Jordan Wilson plays Denise in Dumps. An unseen character for the major part of the film’s duration, Wilson’s performance is so arresting that her rationed screentime hardly affects her presence. In fact, if any, it makes it even more impactful.
Candid, fun, and reflective, she walks us through her interpretations and aspirations when it comes to performing, both on stage and on screen. Catching up Jordan Wilson for a quick tête-à-tête is our editor who wonders about the effort that goes into breathing believability into creating characters.
- The built-up to your character is simply brilliant, Jordan! What were your thoughts when you first heard the script?
Initially, I remember being really thrilled because there was so much room for play within the quick and witty dialogue. It’s relatable with a generous peppering of surrealism that sparkles throughout. Boris did such a great job of letting me know on paper who these people are which set me up to take the plunge(r) into character development. I felt very lucky to work with this script, I still do.

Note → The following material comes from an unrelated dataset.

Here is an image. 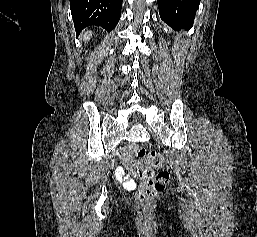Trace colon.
Instances as JSON below:
<instances>
[{"instance_id": "1", "label": "colon", "mask_w": 257, "mask_h": 237, "mask_svg": "<svg viewBox=\"0 0 257 237\" xmlns=\"http://www.w3.org/2000/svg\"><path fill=\"white\" fill-rule=\"evenodd\" d=\"M126 158L135 156L138 159L146 157V150L137 144H128L123 150ZM127 165L131 172L143 179L136 193V202L141 207L150 205L154 196L163 191L169 182L170 174L167 170L161 169L164 160L160 153L151 152L146 161L128 160ZM153 169H159L154 173Z\"/></svg>"}]
</instances>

- You remained an unseen character for the first half of the film’s duration. How did you take that into working your way into becoming Denise?
Oftentimes, we give people in our life too much power. I know that’s something I’ve always struggled with. We idealize and fixate and equate our worth to how much these people like and respect us. I never wanted Denise to be exactly who Andy thinks she is. It was important to me for Denise to have an identity that was separate from Andy’s romanticized version of her, while still being true to the traits in her that Andy really does see.
- Again, an important conversation between you and Andy is when you are away from the frame. And, yet the audience feels your presence. It’s a testament to your performance up to that point. Did it matter to you to be present on the set despite your scenes being off-the-camera?
Thank you, and yes! Our scene was filmed in one day and every time we ran it all the way through to the end, I was always there. Right behind the door. There was a very real energy passing through us in that scene even though we were separated by a piece of wood. We stretched the rubber band. It allowed me to really focus on and be impacted by what he was saying. That’s how it happens in life all the time, we gather the courage to say what we really need to say just by knowing someone is there listening even if it’s not face-to-face.
- There’s the heavy exchange in dialogues in Dumps. What do you personally prefer? To have a lot of dialogues or silence to do the talking?
I’m a glutton for dialogue. I’ve noticed that silence is often the product of dialogue. It can be the impact of something that was said or the hesitation for something that needs to be said.
- You re-enter the scene. A single tear falling down your cheek. The expression and composure were terrific. To what do you credit your act in the Dumps?
Ah, thank you! When you have an excellent script and an all-star cast it makes the job easy. Boris, Noah and Sean gave me so much to work with.
- Of all the genres, which would you say is the hardest and easiest to fit into?
It’s hard to say. So much of what makes something more natural or more challenging is the story, no matter the world it’s set in.
- What inspired Jordan to get into films?
I’m a narcissist. (Laughs) No, no, I’m joking. Mostly. For my entire life, I have been performing and forcing my loved ones to watch me dance interpretively to Britney Spears CD’s, make futile attempts at Chris Farley impressions, and participate in every talent show. Film and television acting were always the plan and a part of the evolution of my love for storytelling and performance.
- What would you say is the toughest challenge in terms of getting the act right? Is it the accent or demeanour or the believability of it all?
Obviously every actor has a different creative process or lack thereof. For me, I think it’s a balance of knowing just enough about who this person is to step into their brain and body while also leaving some information out. That lends itself to naturally inform things like accents and mannerisms. We don’t ever fully know who we are as individuals, we constantly change and reinvent ourselves. There’s no way I could ever presume to know everything about who I’m playing. Find out as much as you can but also let there be question marks.
- What kind of role would you next like to emulate?
Some sort of rebel with a God complex.
- If you could name a character that you would have loved to play, who would it be?
I would love to play Antigone from the play Antigone by Sophocles or Villanelle from Killing Eve. Jodie Comer. (Swoons)
- What was it like working with Noah Copfer?
NOAH! Noah is a selfless acting partner, he always gave me everything he had. He’s encouraging, vulnerable, talented, and also was constantly making me laugh. He is my friend for life.
Just like her nuanced and moving performance in Dumps, Jordan is warm, candid, and accommodating. Wishing her the very best!